This is a reprint of an article originally published in 2015

So, demand side flexibility (DSF) is basically making the demand side of energy (i.e. consumers) flexible to changes in output. This is becoming particularly relevant as we in Europe move increasingly away from baseload power supply toward intermittent energy sources such as wind and solar.

Flexibility in power generation is important in cases such as Germany, where power generation is not consistent, despite being at the centre of the European power network (with a large number of interconnectors).

Whilst it is important to have flexibility on the supply side, with options such as gas power generation, pumped storage, and so on, there are big gains to be made by making the demand for electricity more flexible. There are basically two ways of doing DSF, with some overlap.
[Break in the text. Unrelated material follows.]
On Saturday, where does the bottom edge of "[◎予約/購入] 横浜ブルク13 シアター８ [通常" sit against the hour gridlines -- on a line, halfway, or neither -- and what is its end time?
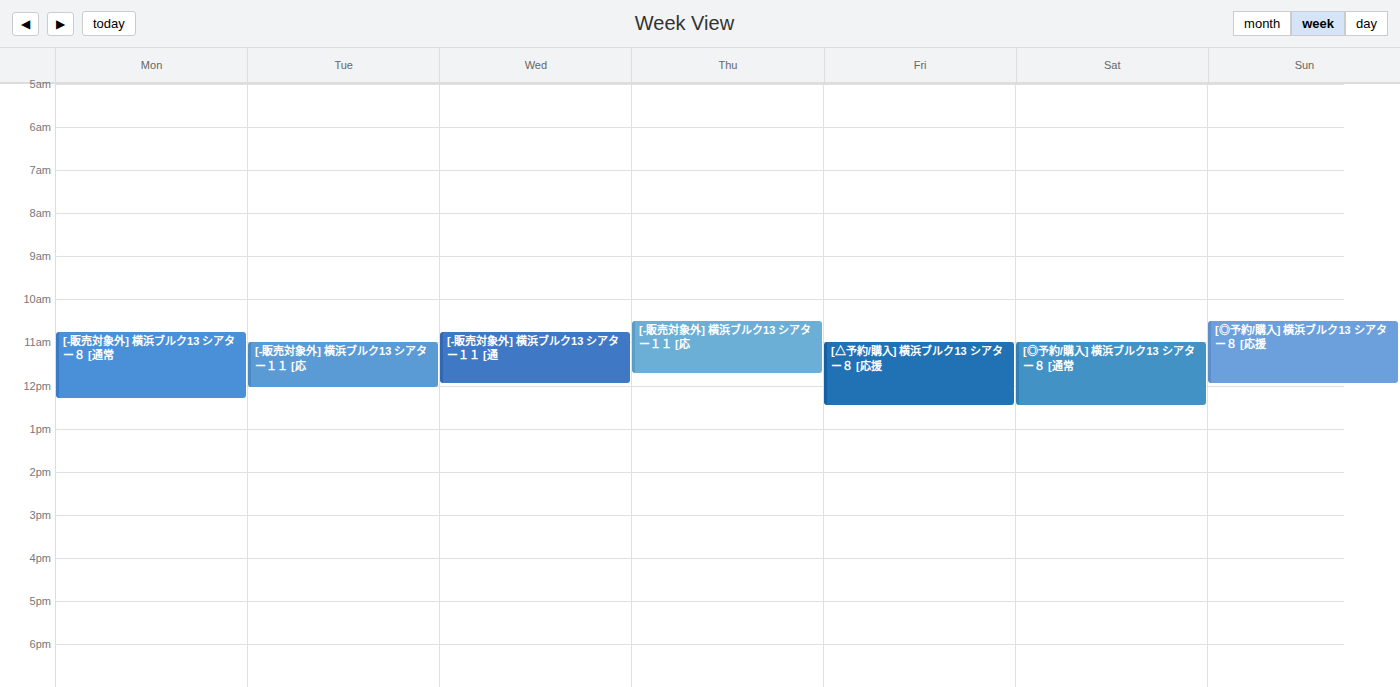
12:30 PM -- halfway between the 12 PM and 1 PM lines.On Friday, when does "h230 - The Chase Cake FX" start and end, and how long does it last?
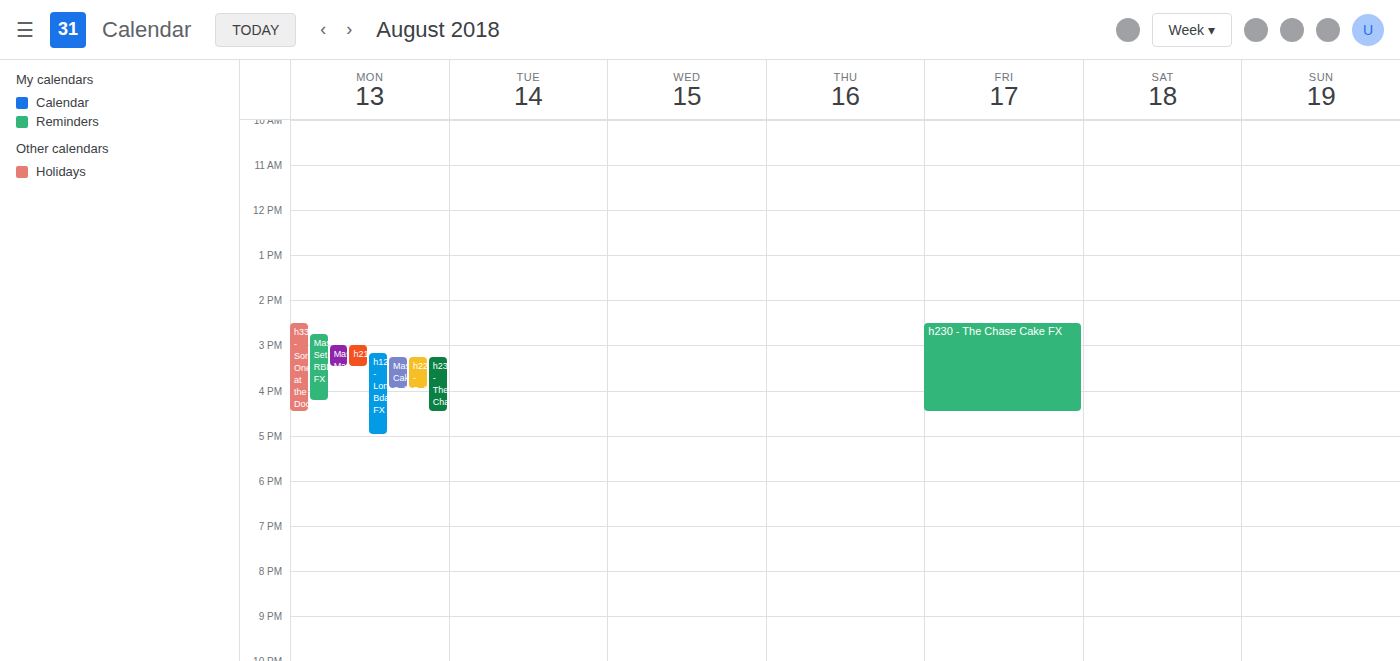
14:30 to 16:30, 2 hoursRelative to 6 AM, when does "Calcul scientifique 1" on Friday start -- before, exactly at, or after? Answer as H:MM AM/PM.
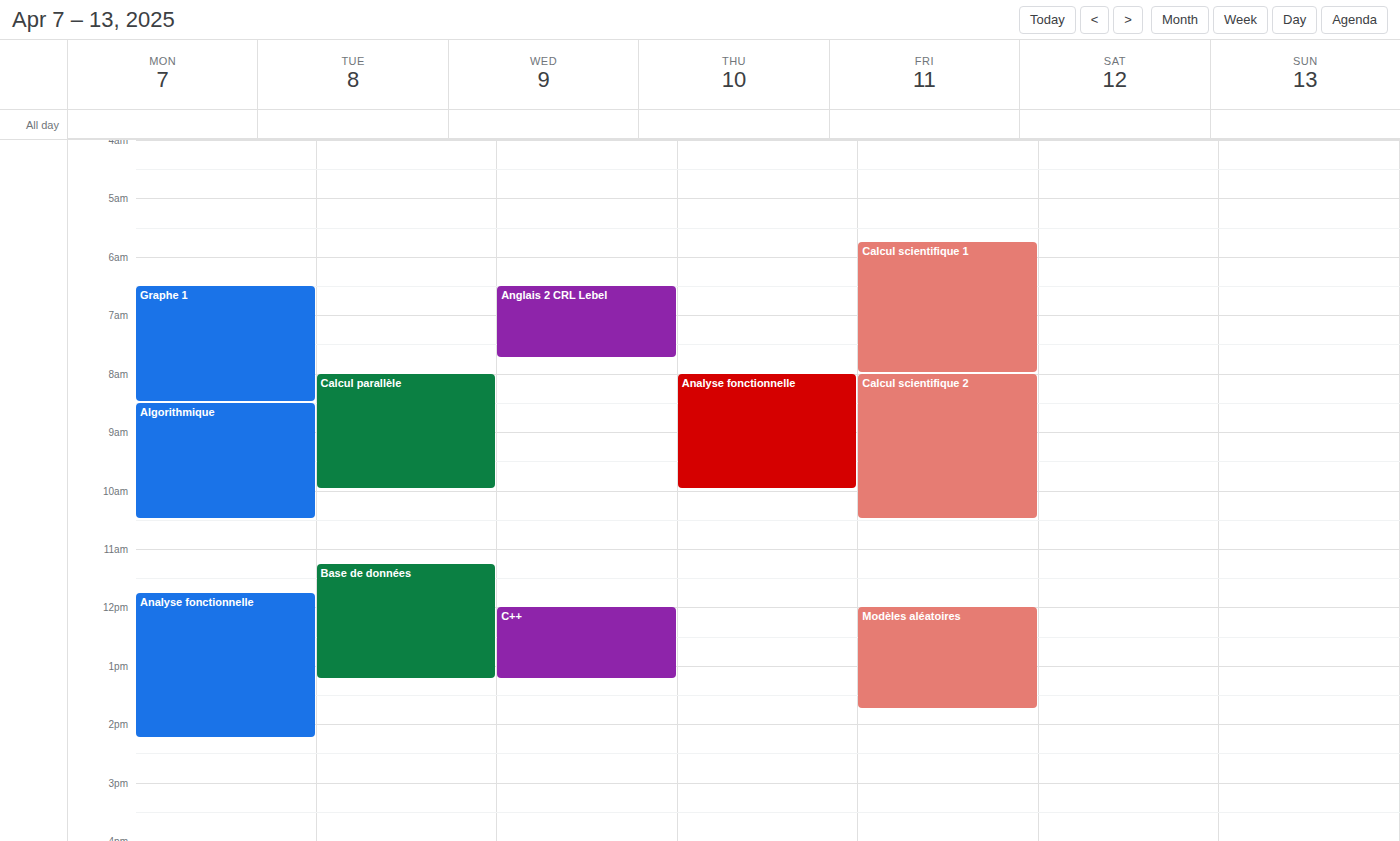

Implicit DSF is passive flexibility on the demand side, this can simply be users responding to higher tariffs at certain points of peak demand. Explicit DSF is where consumers respond explicitly to signals from power producers – this is often called demand side response (DSR) and is more common with large consumers such as industry.

DSF can take the form of simple demand change (where a consumer changes their usage), time-shifting demand (when a user changes peak consumption to a time of low consumption for others), embedded generation, fuel substitution, or efficiency schemes.

For a system operator, DSF can:

  • Increase reliability and efficiency of the network.
  • Balance their supply of power and demand for it in a cost-effective way.
  • Deliver flexibility at peak times.
  • Reduce overall energy use and difference between typical peak and normal demand.
  • Make intermittent power generation more viable and increase the prospect of decarbonisation.

DSF can be implemented alongside electricity storage, interconnections with other networks, and higher flexibility power generation.